Given exercise A:
In the court opinion excerpt, how many miles had the automobile been driven when its engine sustained damage?
Given exercise B:
Rewrite the court opinion excerpt starting with "No. 03-98-00118-CV." and going on through "Cameron, for Appellee.", changing "Dallas" to "Houston".

BEGIN Excerpt

GREAT TEXAS COUNTY MUTUAL INSURANCE CO., Appellant, v. Emmett C. LEWIS, Appellee.

No. 03-98-00118-CV.

    Decided: November 05, 1998

Before POWERS, JONES and KIDD, JJ.David C. Colley,Fletcher & Springer, L.L.P., Dallas, for Appellant. Mark M. Humble, Michael D. Goains, Humble & Humble, L.L.P., Cameron, for Appellee.

Great Texas County Mutual Insurance Co. (“the Company”) appeals from a trial court judgment that awards Emmett Lewis, the Company's insured, a money judgment in his suit to recover on his automobile-insurance policy.   We will affirm the trial court judgment.1

THE CONTROVERSY

The facts are undisputed.   While covered by a policy issued by the Company, Lewis's 1989 Dodge Caravan motor car sustained damage to the engine.   The automobile had been driven 110,000 miles at the time.   The Company inspected the automobile and calculated the cost of repairing the damage to be $3,608.27, which included the cost of a re-manufactured engine, replacement parts, and labor.   From the $3,608.27, the Company subtracted the policy deductible of $527.00 and $2,031.72 for betterment or depreciation, leaving a net sum of $1,049.55.   The Company offered Lewis that sum to discharge the Company's obligation under the property-damage section of the policy.

Alleging his coverage did not authorize the $2,031.72 deduction for betterment or depreciation, Lewis sued the Company on his policy to recover the $3,608.27 estimated cost, less the policy deductible of $527.00, together with other sums not in dispute.   The trial court concluded the policy did not authorize a deduction for betterment or depreciation and rendered judgment accordingly.

END Excerpt
BEGIN Provided data

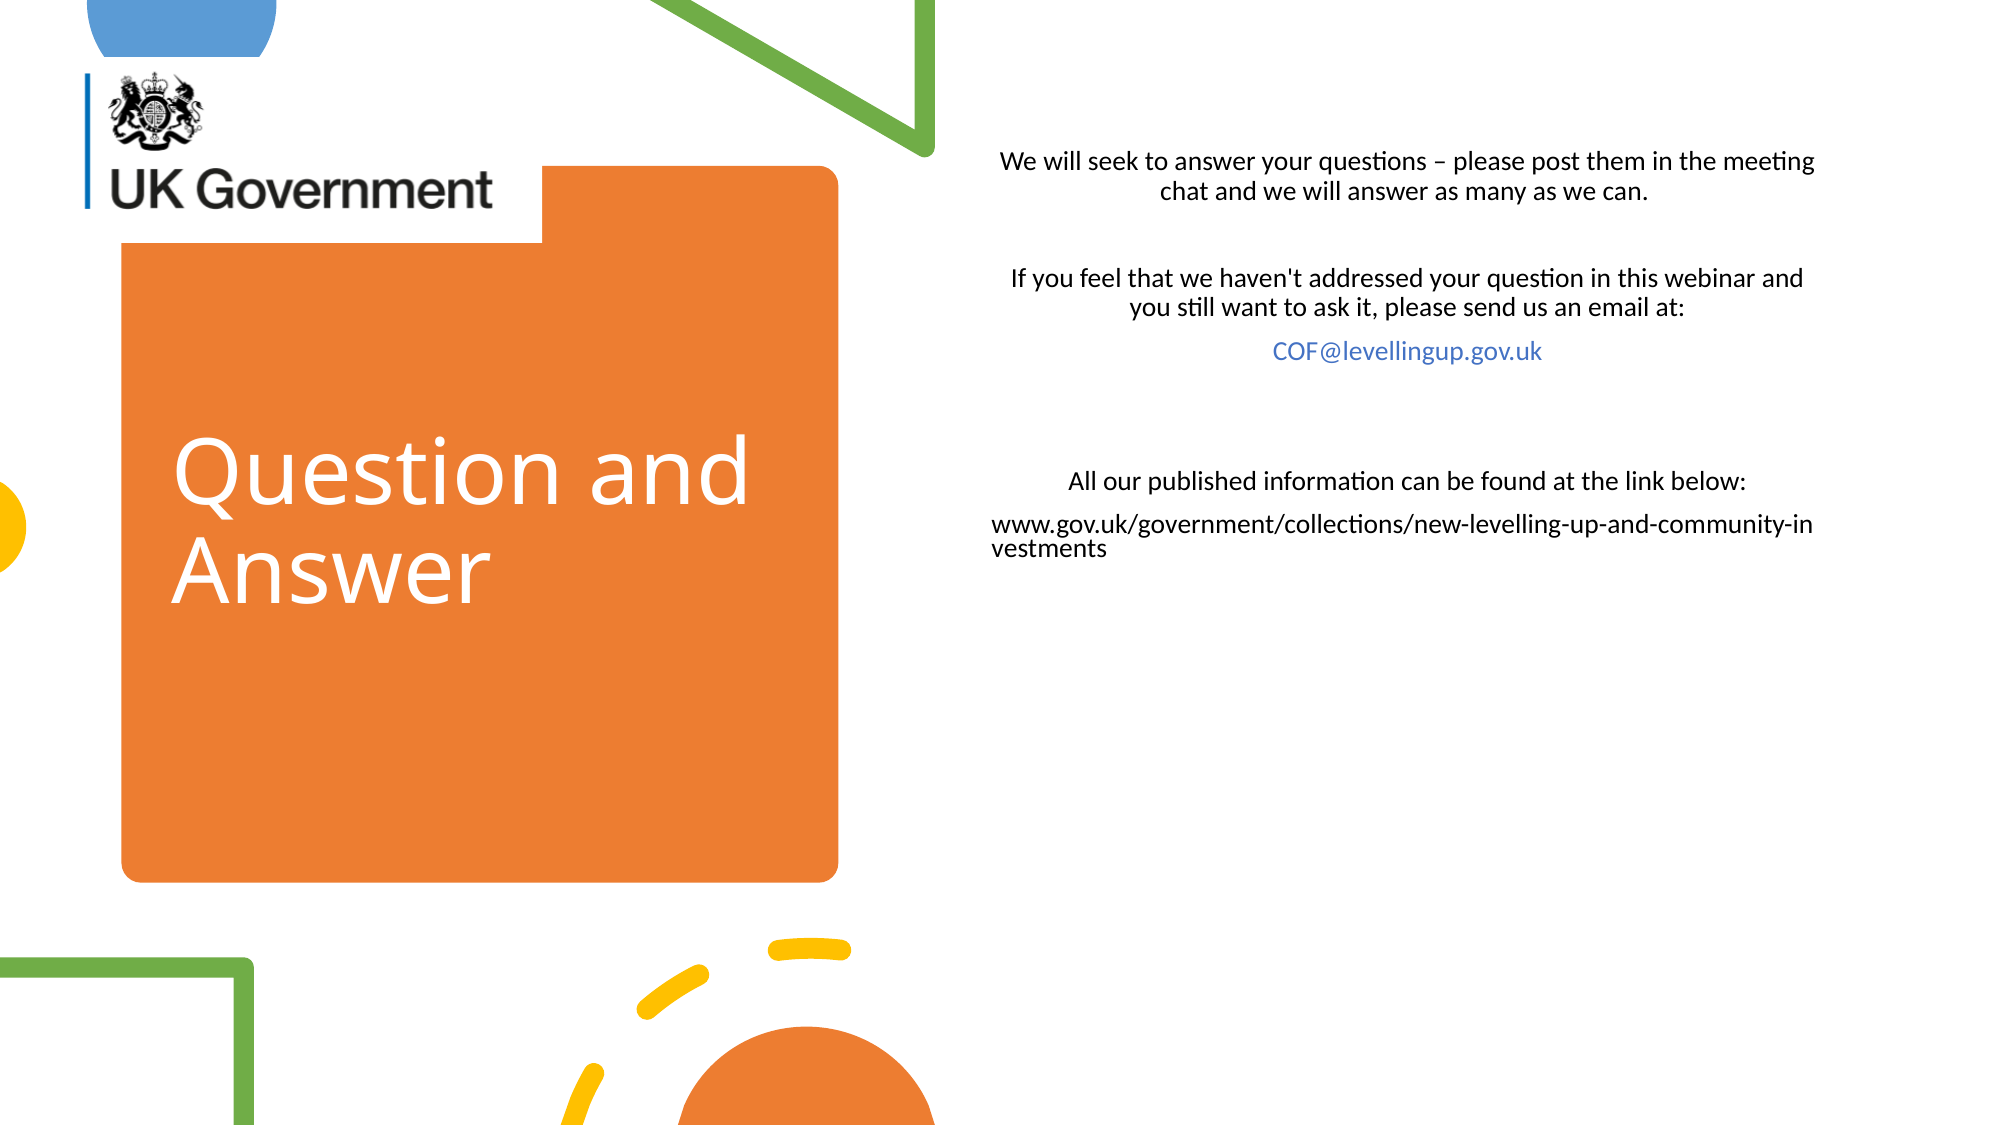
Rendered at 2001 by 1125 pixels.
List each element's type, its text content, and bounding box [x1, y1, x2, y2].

picture [68, 57, 543, 243]
list We will seek to answer your questions – please post them in the meeting chat and we will answer as many as we can. If you feel that we haven't addressed your question in this webinar and you still want to ask it, please send us an email at: COF@levellingup.gov.uk All our published information can be found at the link below: www.gov.uk/government/collections/new-levelling-up-and-community-investments [976, 139, 1839, 583]
text_box [0, 0, 2000, 1125]
title Question and Answer [156, 182, 803, 866]
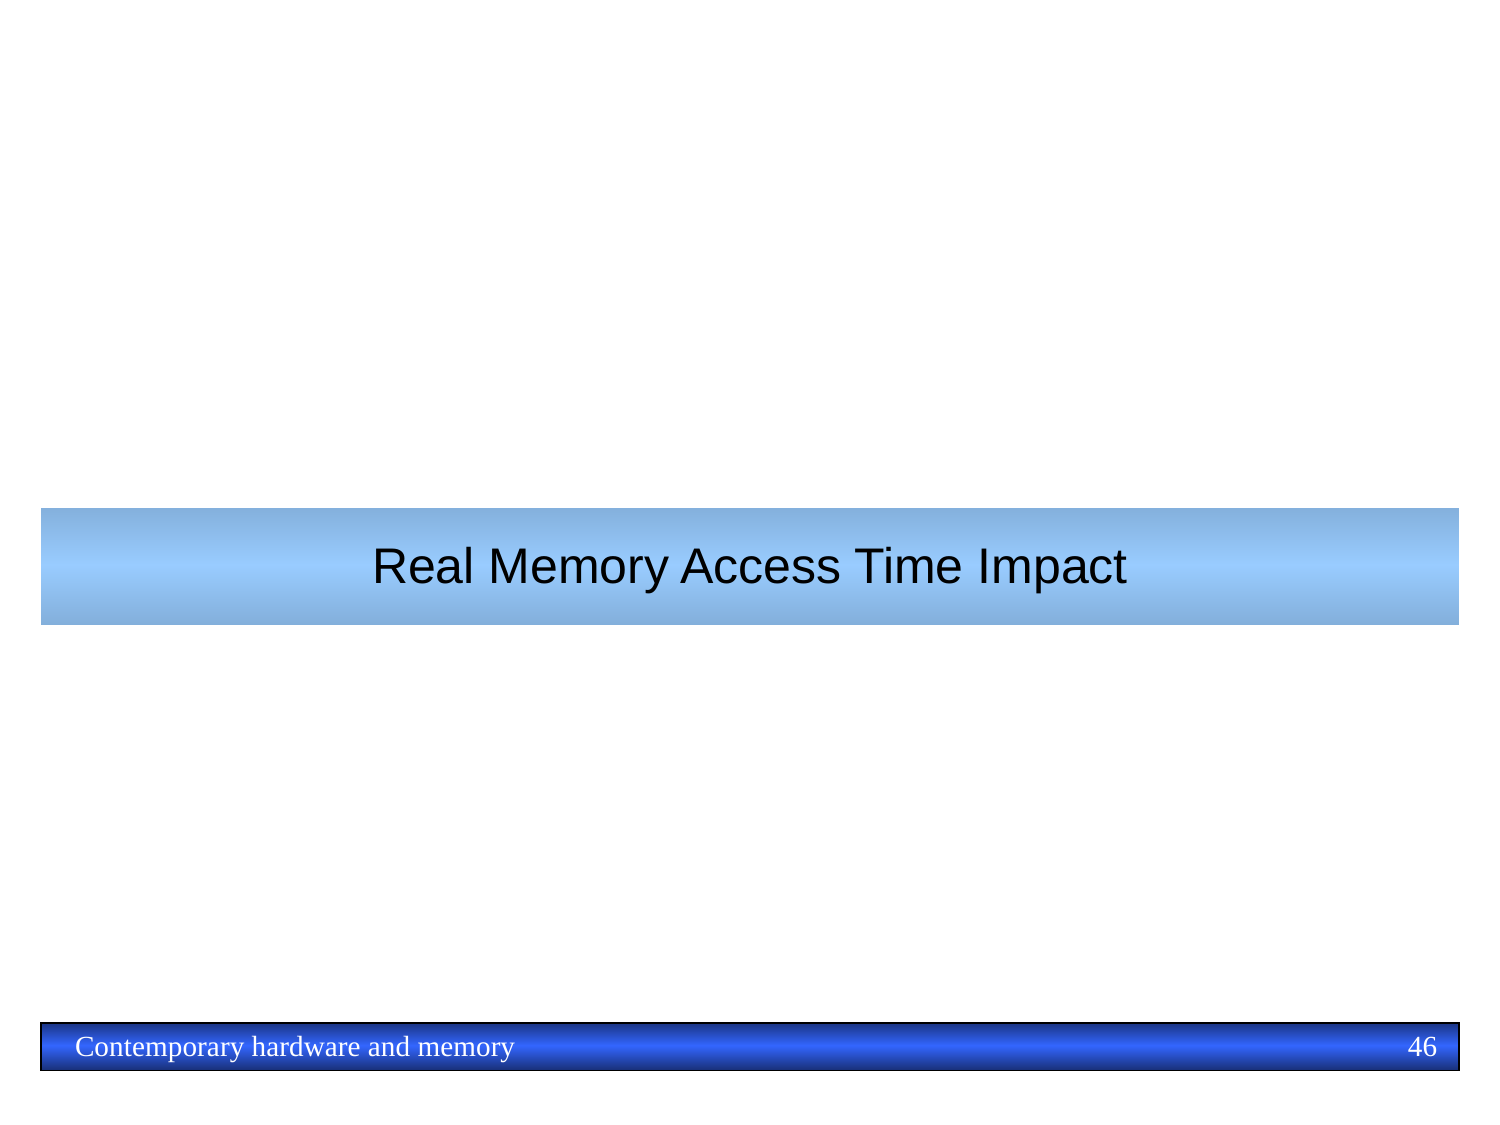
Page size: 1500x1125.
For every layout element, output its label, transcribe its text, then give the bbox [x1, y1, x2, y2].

title Real Memory Access Time Impact [41, 508, 1459, 625]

END Provided data

Full answer A:
110,000 miles

Full answer B:
No. 03-98-00118-CV.

    Decided: November 05, 1998

Before POWERS, JONES and KIDD, JJ.David C. Colley,Fletcher & Springer, L.L.P., Houston, for Appellant. Mark M. Humble, Michael D. Goains, Humble & Humble, L.L.P., Cameron, for Appellee.